Wednesday, February 9, 2011

Map Yourself

I love organizing myself. It’s my favorite time-waster. Though my closets are cluttered and my work desk lacks rhyme or reason, my personal information - calendar, contacts, tasks - is impeccably maintained. I couldn’t care less about physical clutter. But, when I unload all that mental clutter into a planner system, I feel like I just laid the bricks to my very own yellow brick road.

In a recent re-organizing project with stellar time-wasting potential, I discovered Joerg Mueller’s FreeMind software. It makes those great mind-mapping drawings of circles and lines only without the confines of paper edges. I immediately had a vision of a giant web-like matrix detailing my growth as a writer. I could survey all my goals, learning strategies and revenue streams in right-brain language. Naturally, paid writing could wait while I created this virtual map detailing the roads and mountains on my journey of being a writer.

Creating a Monster

I downloaded the free software and placed the Mother circle in the center of the great white space. I titled it “Develop the Writer.” It quickly grew legs and tumors. I gave the tumors action names that began with “I” like “I am a focused writer” and “I know my craft.” Each of those had legs and smaller tumors that detailed the actions needed to live the statements.

It wasn’t long before I had created an impressive, monstrous spider. For some reason, I felt about as repulsed as I would if it were actually a mutant spider. The mind map had accomplished everything that I needed from it.

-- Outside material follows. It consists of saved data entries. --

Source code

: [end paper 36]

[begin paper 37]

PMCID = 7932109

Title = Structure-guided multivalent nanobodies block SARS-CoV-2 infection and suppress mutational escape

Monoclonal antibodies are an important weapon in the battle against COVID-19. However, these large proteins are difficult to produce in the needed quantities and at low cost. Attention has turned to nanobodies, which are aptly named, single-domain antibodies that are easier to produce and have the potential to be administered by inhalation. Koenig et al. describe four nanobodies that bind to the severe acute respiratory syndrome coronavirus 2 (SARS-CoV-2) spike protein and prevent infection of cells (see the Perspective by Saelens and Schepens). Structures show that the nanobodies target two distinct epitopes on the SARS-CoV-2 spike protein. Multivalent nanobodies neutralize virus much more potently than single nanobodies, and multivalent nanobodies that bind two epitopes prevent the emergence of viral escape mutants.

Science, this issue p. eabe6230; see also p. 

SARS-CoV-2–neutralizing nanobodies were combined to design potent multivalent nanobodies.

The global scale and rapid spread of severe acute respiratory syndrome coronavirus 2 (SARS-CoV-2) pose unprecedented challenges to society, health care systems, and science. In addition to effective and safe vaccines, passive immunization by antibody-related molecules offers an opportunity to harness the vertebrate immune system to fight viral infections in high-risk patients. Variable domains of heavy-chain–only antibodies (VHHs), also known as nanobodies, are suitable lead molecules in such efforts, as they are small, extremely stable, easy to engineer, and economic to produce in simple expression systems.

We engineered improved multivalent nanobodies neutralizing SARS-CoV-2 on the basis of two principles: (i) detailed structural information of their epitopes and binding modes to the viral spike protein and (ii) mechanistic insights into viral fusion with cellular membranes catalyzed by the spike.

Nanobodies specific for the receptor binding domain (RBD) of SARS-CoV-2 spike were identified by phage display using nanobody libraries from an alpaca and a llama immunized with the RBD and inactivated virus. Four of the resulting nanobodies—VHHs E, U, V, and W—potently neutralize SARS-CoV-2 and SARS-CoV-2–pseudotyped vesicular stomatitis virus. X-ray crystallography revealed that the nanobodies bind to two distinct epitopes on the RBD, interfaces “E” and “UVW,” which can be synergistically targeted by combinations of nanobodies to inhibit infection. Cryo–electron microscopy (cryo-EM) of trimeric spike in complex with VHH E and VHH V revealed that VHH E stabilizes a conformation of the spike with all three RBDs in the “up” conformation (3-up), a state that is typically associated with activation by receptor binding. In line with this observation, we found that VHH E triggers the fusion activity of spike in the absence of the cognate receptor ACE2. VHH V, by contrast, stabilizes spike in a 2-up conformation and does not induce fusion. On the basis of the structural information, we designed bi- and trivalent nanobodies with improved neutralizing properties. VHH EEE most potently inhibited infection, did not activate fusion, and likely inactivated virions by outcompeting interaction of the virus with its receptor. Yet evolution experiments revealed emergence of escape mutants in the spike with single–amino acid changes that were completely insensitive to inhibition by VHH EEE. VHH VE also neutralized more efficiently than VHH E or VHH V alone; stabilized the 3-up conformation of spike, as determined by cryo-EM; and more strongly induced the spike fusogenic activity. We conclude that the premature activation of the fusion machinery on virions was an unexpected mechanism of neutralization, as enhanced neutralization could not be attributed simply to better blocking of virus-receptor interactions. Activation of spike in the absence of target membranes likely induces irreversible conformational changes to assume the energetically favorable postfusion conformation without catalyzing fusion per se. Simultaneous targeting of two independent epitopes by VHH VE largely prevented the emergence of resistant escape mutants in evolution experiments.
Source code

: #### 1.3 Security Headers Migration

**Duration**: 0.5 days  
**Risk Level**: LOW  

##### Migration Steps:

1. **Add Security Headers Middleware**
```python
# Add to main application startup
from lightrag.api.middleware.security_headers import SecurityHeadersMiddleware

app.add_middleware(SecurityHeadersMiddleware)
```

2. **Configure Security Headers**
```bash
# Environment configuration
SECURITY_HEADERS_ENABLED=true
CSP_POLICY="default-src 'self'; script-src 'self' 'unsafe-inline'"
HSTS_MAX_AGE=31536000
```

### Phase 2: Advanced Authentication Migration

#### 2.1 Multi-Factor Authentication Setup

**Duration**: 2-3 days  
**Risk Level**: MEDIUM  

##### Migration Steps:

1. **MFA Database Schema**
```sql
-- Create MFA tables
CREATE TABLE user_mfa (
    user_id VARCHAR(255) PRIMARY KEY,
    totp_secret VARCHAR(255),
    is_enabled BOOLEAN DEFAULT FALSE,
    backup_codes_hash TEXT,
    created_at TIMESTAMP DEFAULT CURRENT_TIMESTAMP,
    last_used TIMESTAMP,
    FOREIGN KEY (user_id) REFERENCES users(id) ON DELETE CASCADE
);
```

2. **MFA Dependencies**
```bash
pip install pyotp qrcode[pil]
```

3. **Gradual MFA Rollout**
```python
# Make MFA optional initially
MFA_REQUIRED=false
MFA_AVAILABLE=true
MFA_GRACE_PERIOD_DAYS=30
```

What had before been a stale list of tasks had become a breathing big picture. I could see how everything I was doing fit with my goals of being a freelance writer. Yet, it turned my stomach and I didn’t know why.

It Lives

I stepped away and thought about it for a day or so. It occurred to me that the spider was only an outgrowth of a larger life. If it were a spider plant, writing would only be the little plantlet hanging on the ends of the much larger parent plant. Writing isn’t rooted in its own soil. It gets its nourishment from a larger specimen without which the writing is airless and dead. I craved a mind map that would value balance.

I renamed the Mother circle “Be Whole.” It grew a tumor titled “Develop the Writer.” I attached all the work I had done to this child tumor. Then I created other circles that branched from “Be Whole.” These include “I want to keep my family strong” and “I invite God into my Life.”

Monster Morals

When I feel I have accomplished a task or developed a habit, I put a check in its circle. Mind mapping the most important areas of my life illustrated an important mental block that I’ve been harboring. I’ve had trouble achieving my career goals because I felt that doing so would sacrifice the balance in my life. The mind map reveals that writing does not wipe out those areas I value most. It’s simply another outgrowth of who I am.